- [Aim] Convert the lines below into a JSON list of strings, one string per line with blank lines omitted. Begin at the line that contains "kingdom: Animalia", stop after the line that contains "genus: Achillea", and leave the pictures out of the answer.

- [Input data]
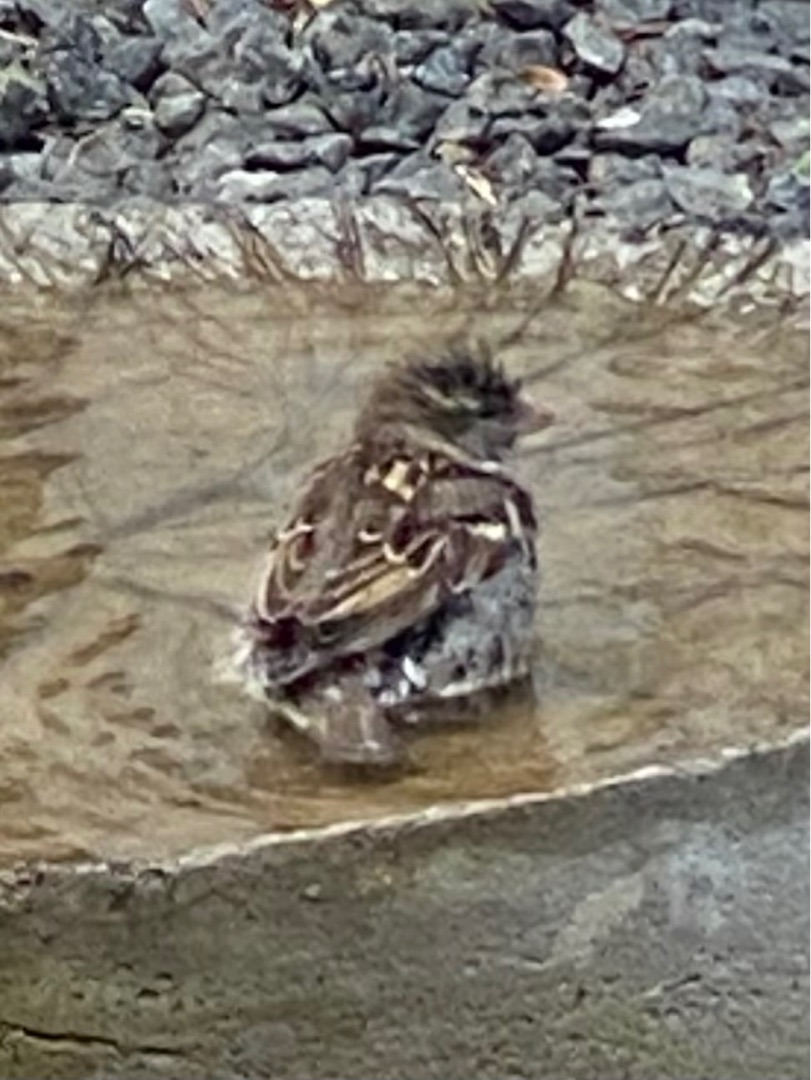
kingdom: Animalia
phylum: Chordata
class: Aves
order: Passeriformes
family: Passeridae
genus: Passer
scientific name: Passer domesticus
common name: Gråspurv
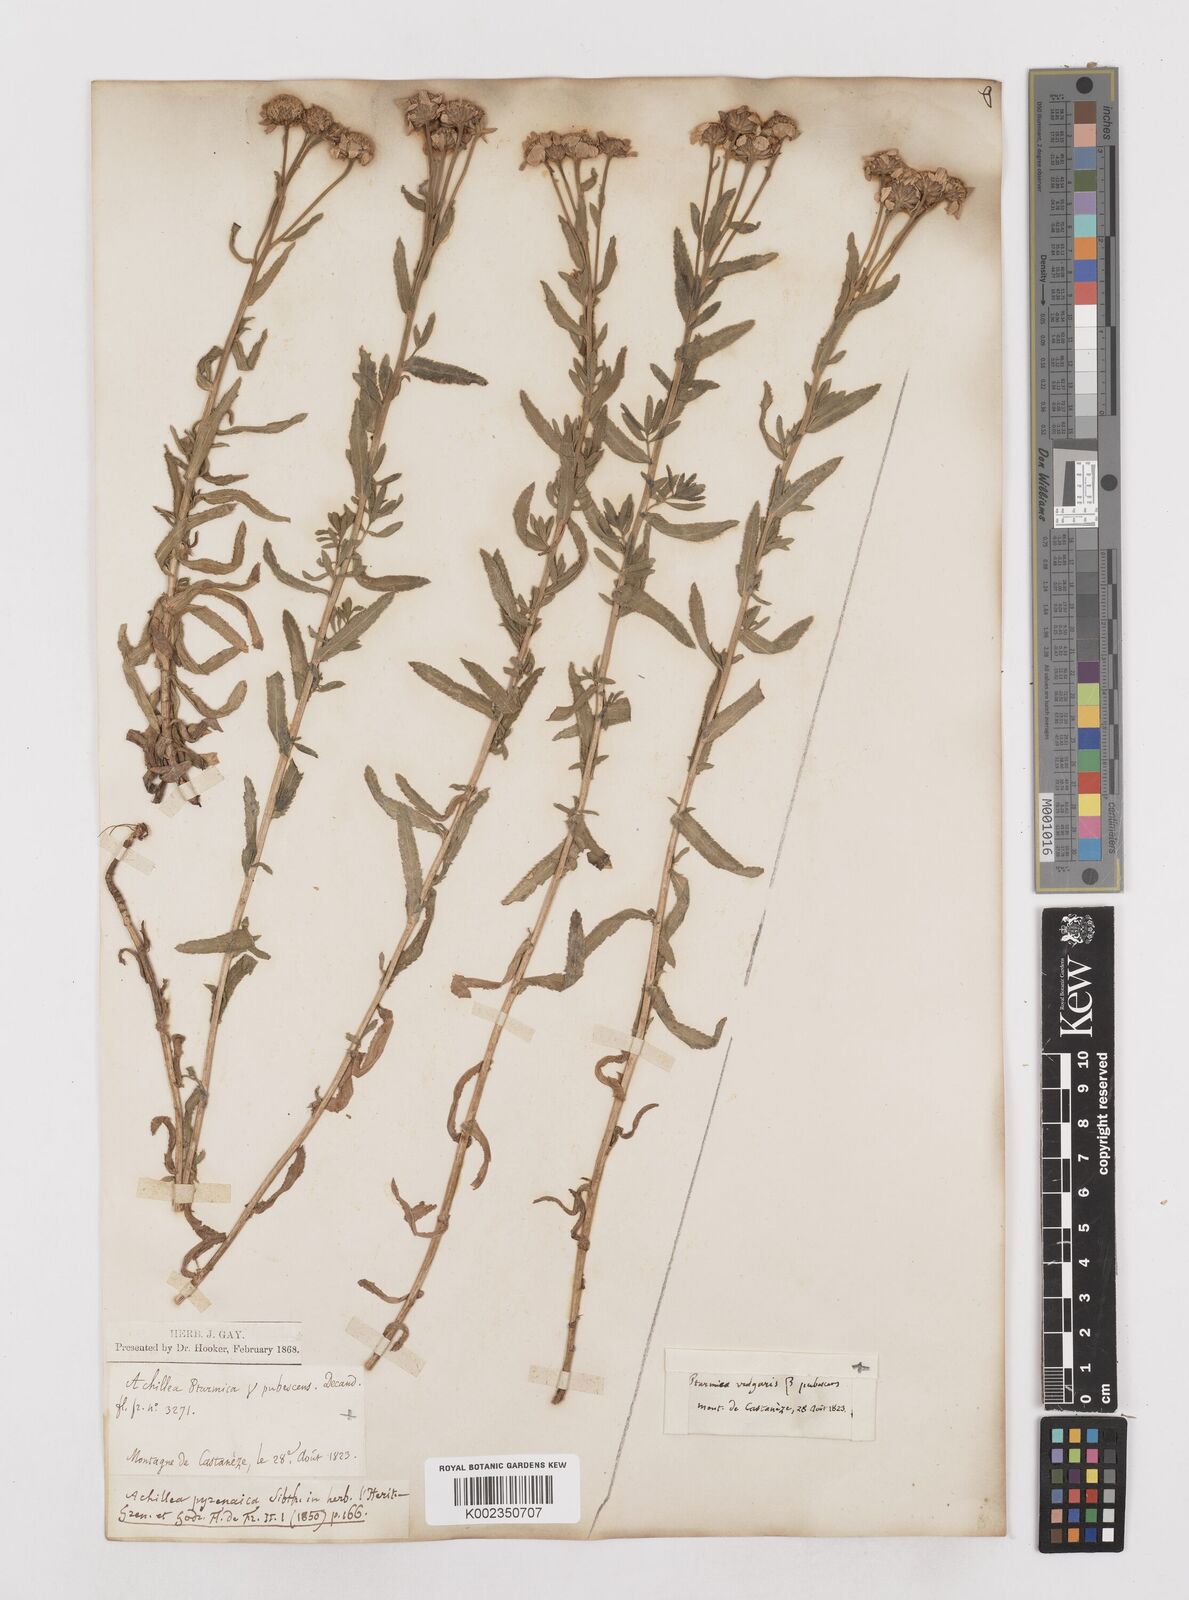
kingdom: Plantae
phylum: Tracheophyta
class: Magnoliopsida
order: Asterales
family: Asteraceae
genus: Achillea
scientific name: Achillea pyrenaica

* * *

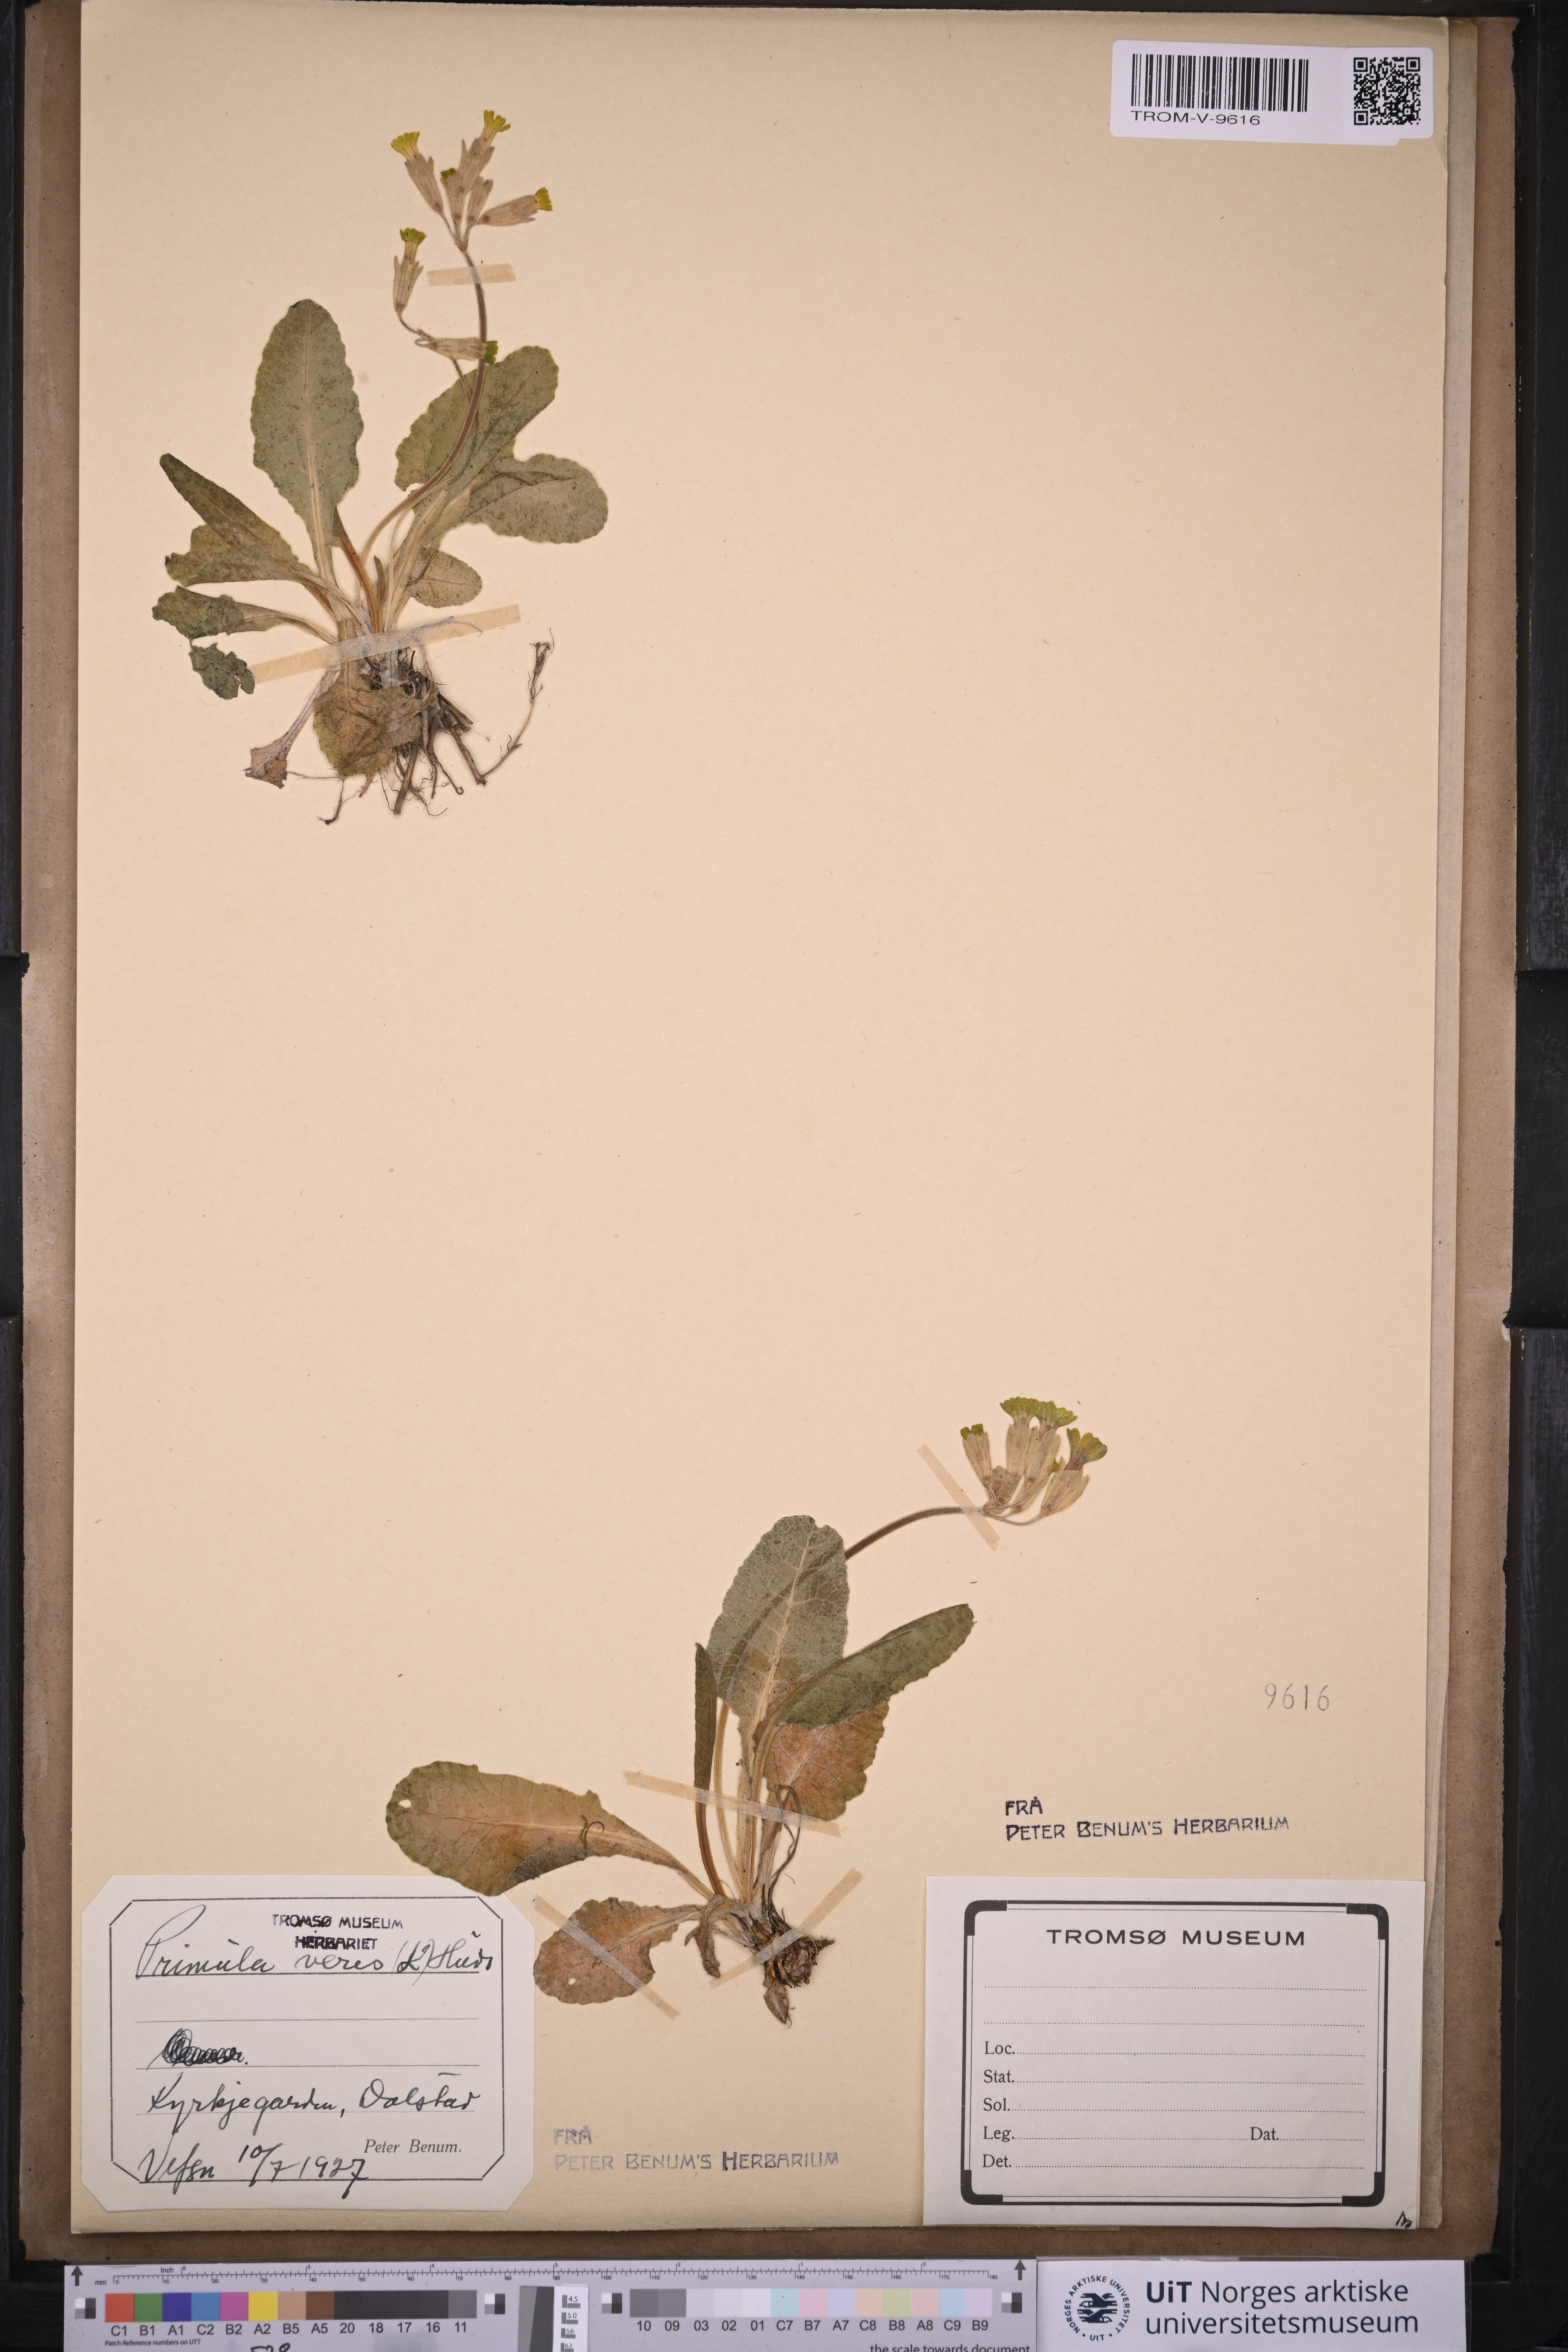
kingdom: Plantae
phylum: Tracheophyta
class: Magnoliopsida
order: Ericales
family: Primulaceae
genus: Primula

- [Expected answer]
[
  "kingdom: Animalia",
  "phylum: Chordata",
  "class: Aves",
  "order: Passeriformes",
  "family: Passeridae",
  "genus: Passer",
  "scientific name: Passer domesticus",
  "common name: Gråspurv",
  "kingdom: Plantae",
  "phylum: Tracheophyta",
  "class: Magnoliopsida",
  "order: Asterales",
  "family: Asteraceae",
  "genus: Achillea"
]